I’m “biast” (pro): the trailer looked promising

I’m “biast” (con): nothing

I have not read the source material

(what is this about? see my critic’s minifesto)


So let me get this straight. In the magical world of Beautiful Creatures, when a “caster” girl turns 16, she is “claimed” by either the “Light” or the “Dark.” She has no say in the matter — she’s either inherently good or inherently evil, and that’s that. She has no free will. She has no control over her own fate. The claiming is merely the revelation of her unchangeable base nature.

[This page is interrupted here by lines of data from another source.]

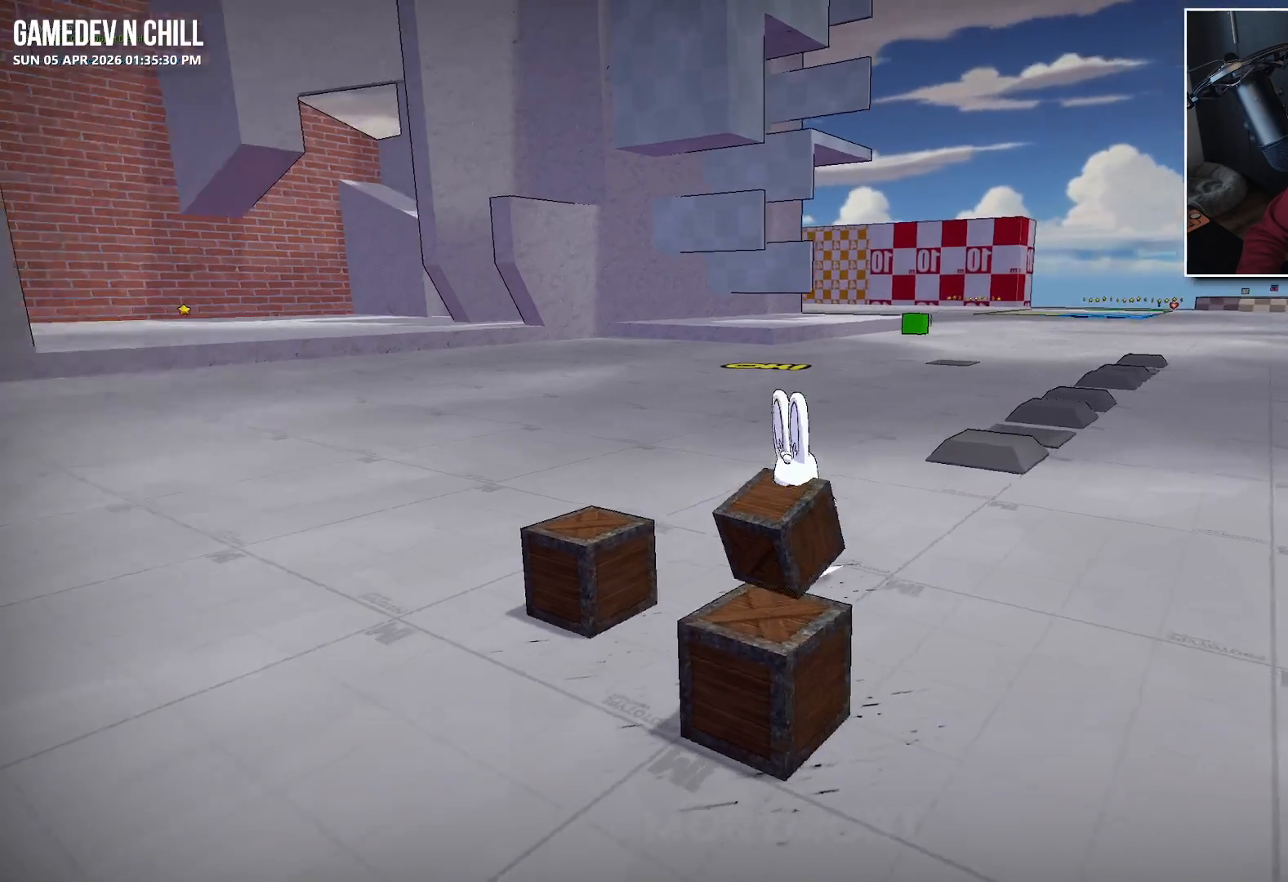
{"buttons": [], "left_stick": "center", "right_stick": "center", "events": [[300, "right_stick", "center"]]}
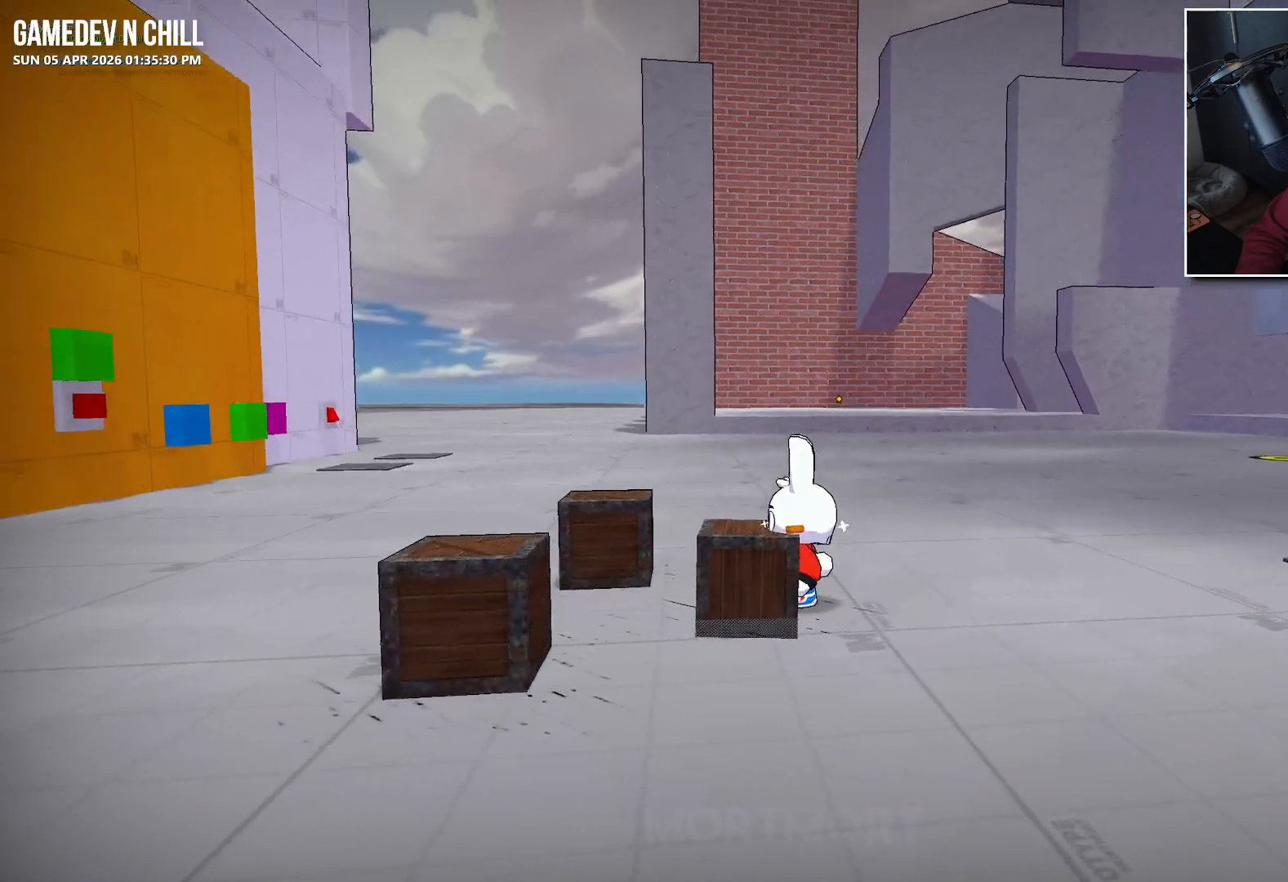
{"buttons": [], "left_stick": "center", "right_stick": "center", "events": []}
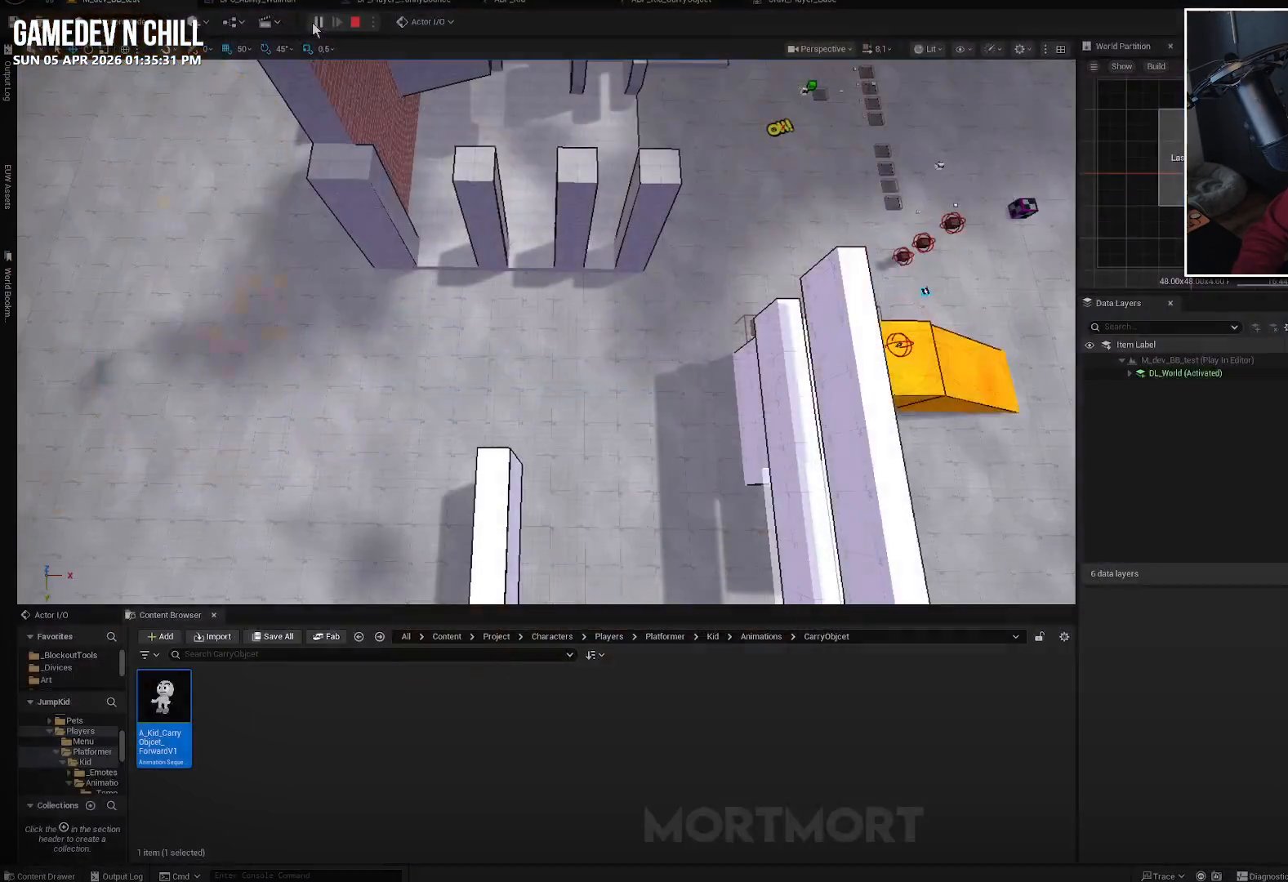
{"buttons": [], "left_stick": "center", "right_stick": "center", "events": []}
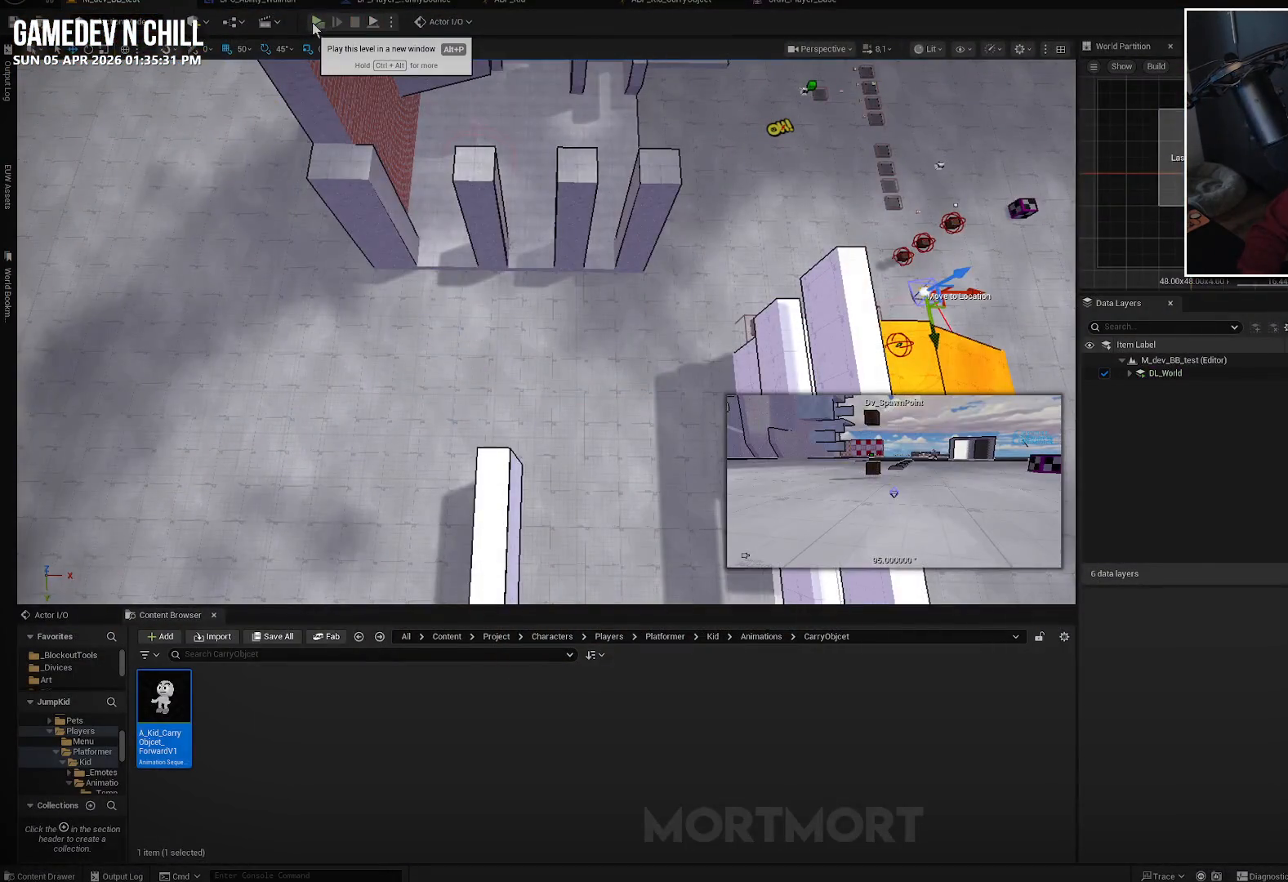
{"buttons": [], "left_stick": "center", "right_stick": "center", "events": []}
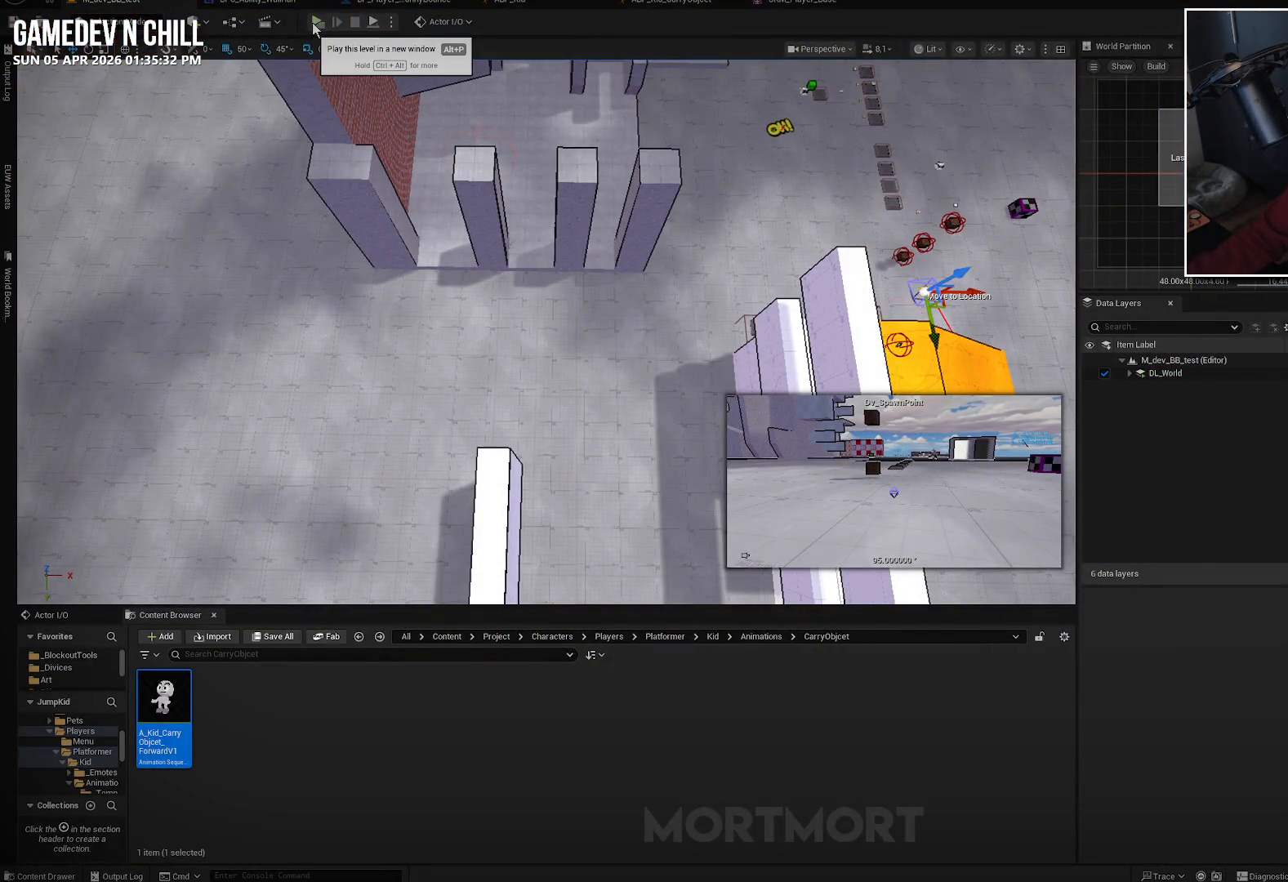
{"buttons": [], "left_stick": "center", "right_stick": "center", "events": []}
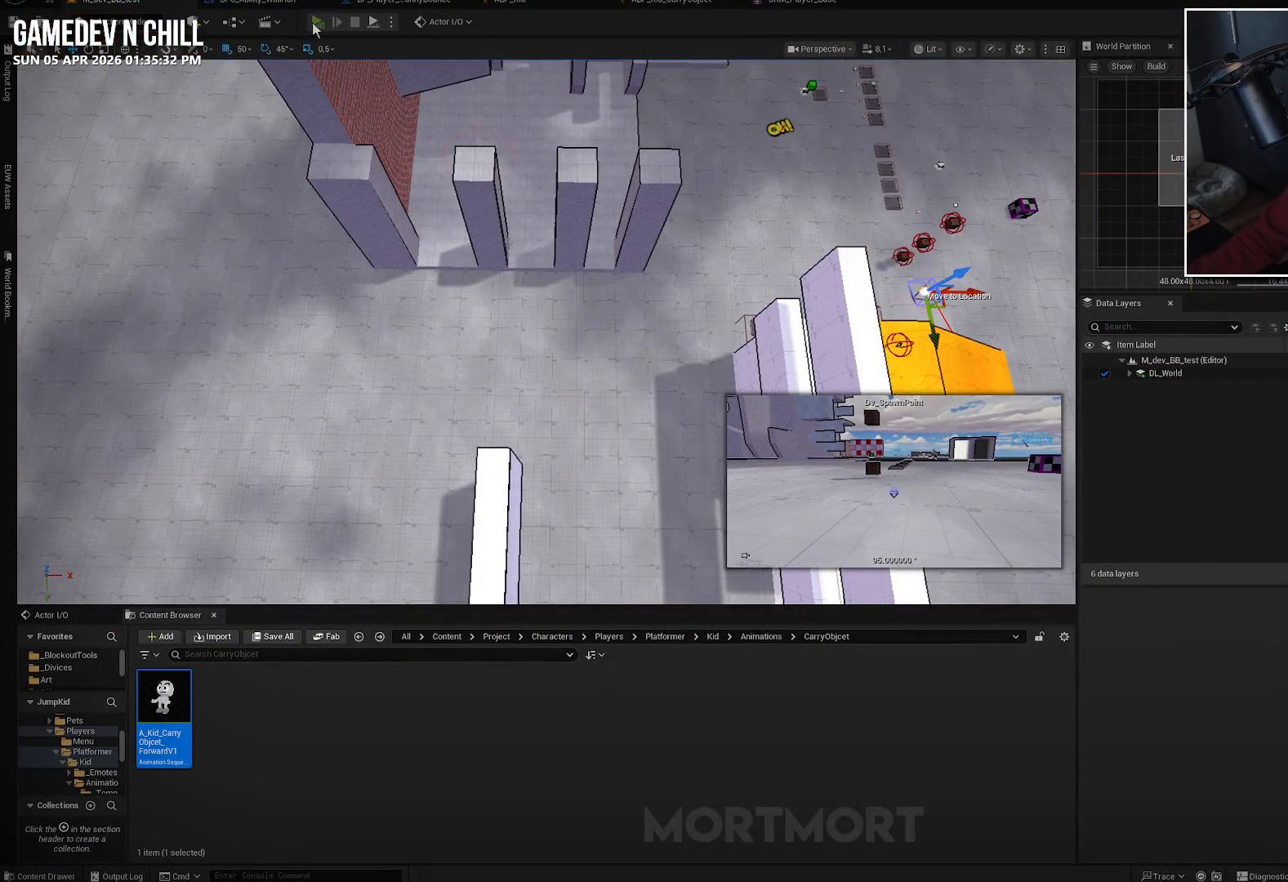
{"buttons": [], "left_stick": "up", "right_stick": "center", "events": [[333, "left_stick", "up-right"], [450, "left_stick", "up"]]}
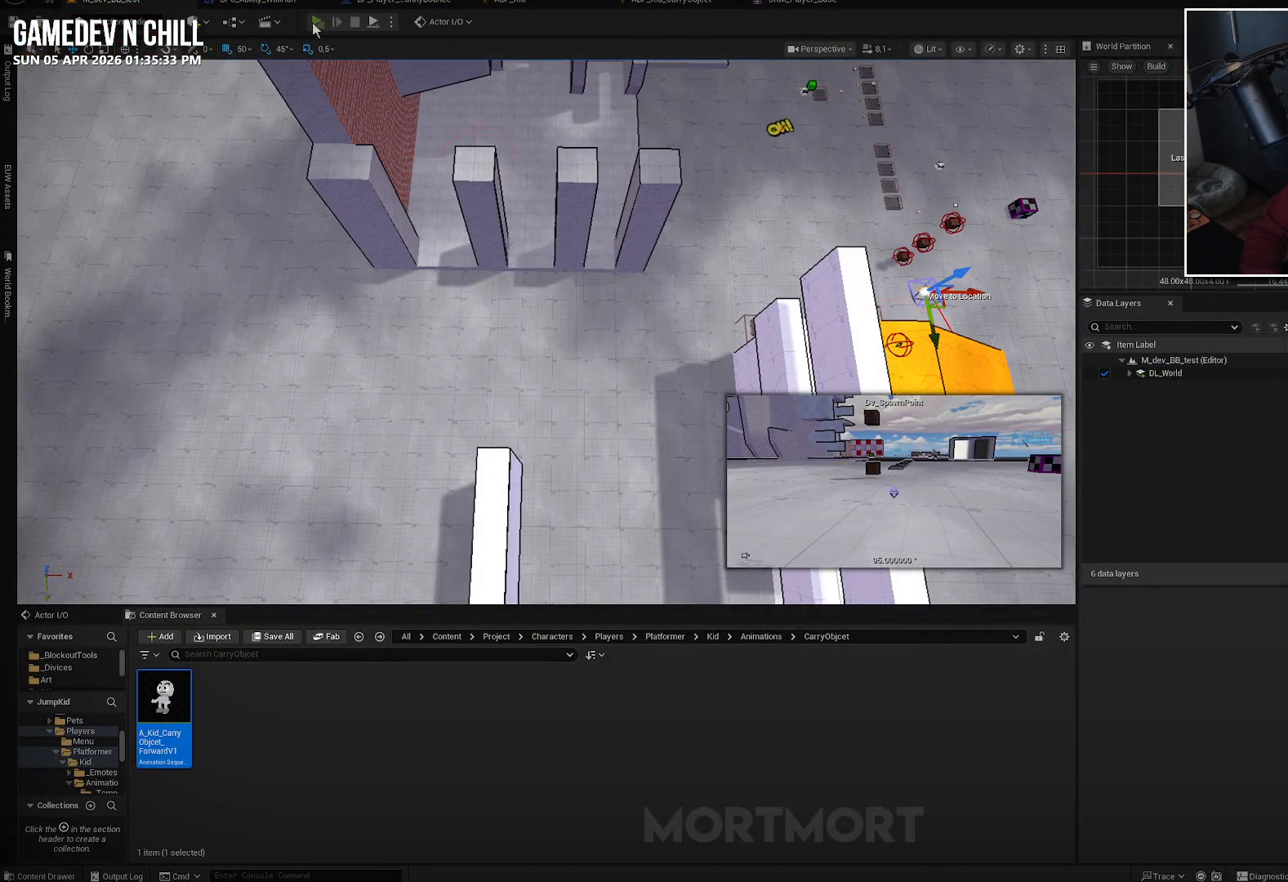
{"buttons": [], "left_stick": "right", "right_stick": "left", "events": [[117, "left_stick", "center"], [483, "left_stick", "right"], [500, "right_stick", "left"]]}
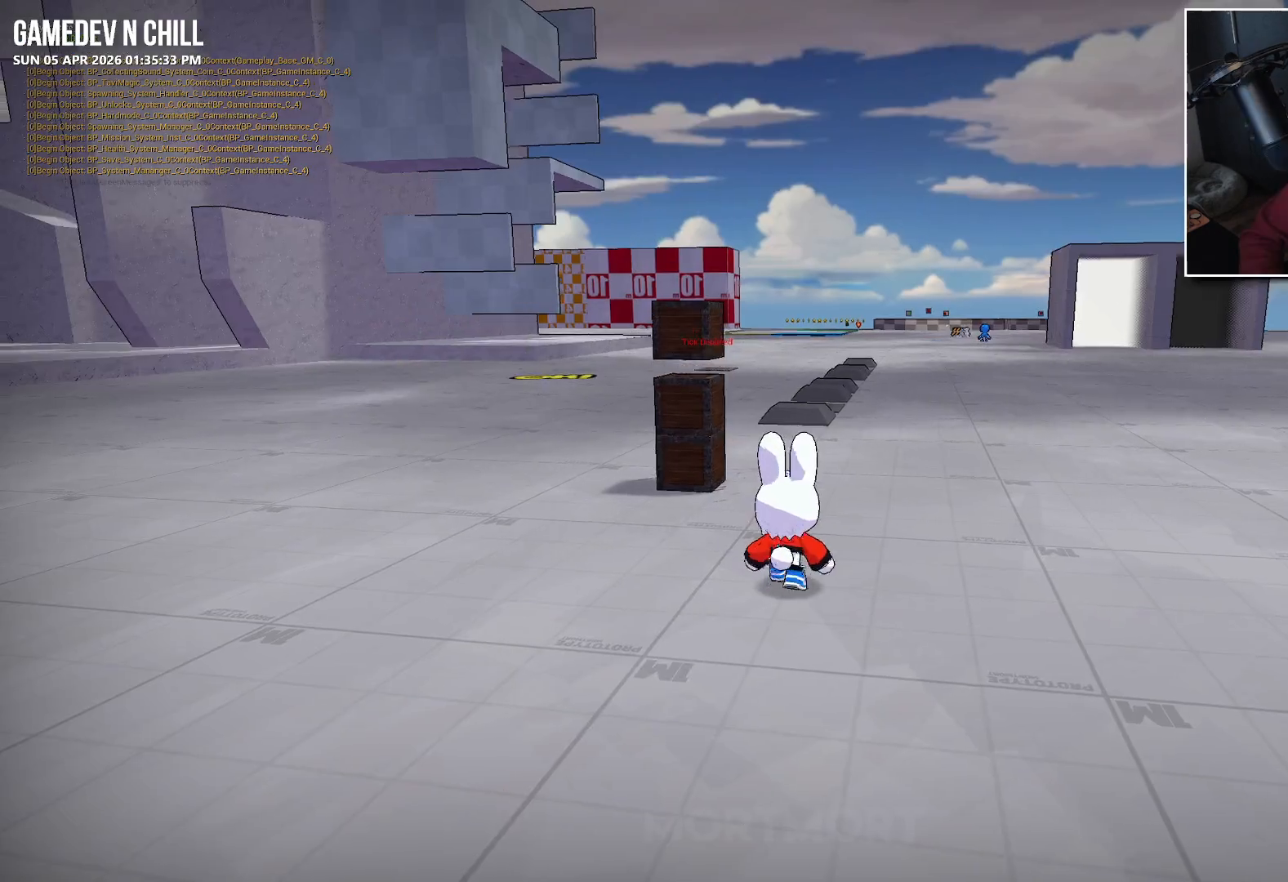
{"buttons": [], "left_stick": "up", "right_stick": "center", "events": [[83, "left_stick", "up"], [267, "right_stick", "center"]]}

Boys get to choose, of course. Boys are not inherently good or inherently evil, but are masters of their own destiny.

If movies could be not tossed aside lightly but thrown with great force, this would be one demanding that response.

And so here we have the story of 15-year-old caster Lena Duchannes (Alice Englert), just months away from her claiming. She’s worried about being claimed by the Dark, so what should she do to avoid such a fate? Well, for one — and the primary concern of the plot here — she needs to stay away from the nonmagical “mortal” boy she’s fallen for. Ethan Wate (Alden Ehrenreich) is the oddball in his middle-of-nowhere South Carolina “town of buttermilk minds” — he reads books. Banned books, even. (No word on whether the town elders ban Amazon delivers. I guess that’s how Ethan acquires his reading material.) It’s not reading banned books that makes Ethan a danger to Lena: it’s the mere fact that she wants him. Sexual desire for girl casters is bad; chastity is good. We know this is true because we also meet Lena’s Dark cousin, Ridley (Emmy Rossum: Poseidon, The Phantom of the Opera), who is a ridiculous parody of “sexy” and “seductive,” what with her flowing lingerie-as-streetwear and her power, which is all about being able to make men do whatever she wants with her irresistible sexy lady sexiness.

If the town stick-up-her-butt crazy Jesus freak here, Mrs. Lincoln (Emma Thompson: Brave, Men in Black III), who rails against Satanists and liberals and atheists and Greenpeace while sporting an awful church-lady hat, had herself concocted a story that she thought decent and proper for impressionable young girls, to warn them away from the whoredom that tempts them, she might come up with something like this.

(The mortal girls in town are universally horrible evil witches-without-magic. Which is why one teenaged mortal boy gets to hate on them: “Some girls are just mad dogs — you can either run or shoot.” It’s a great night out at the movies, ladies, so bring your friends!)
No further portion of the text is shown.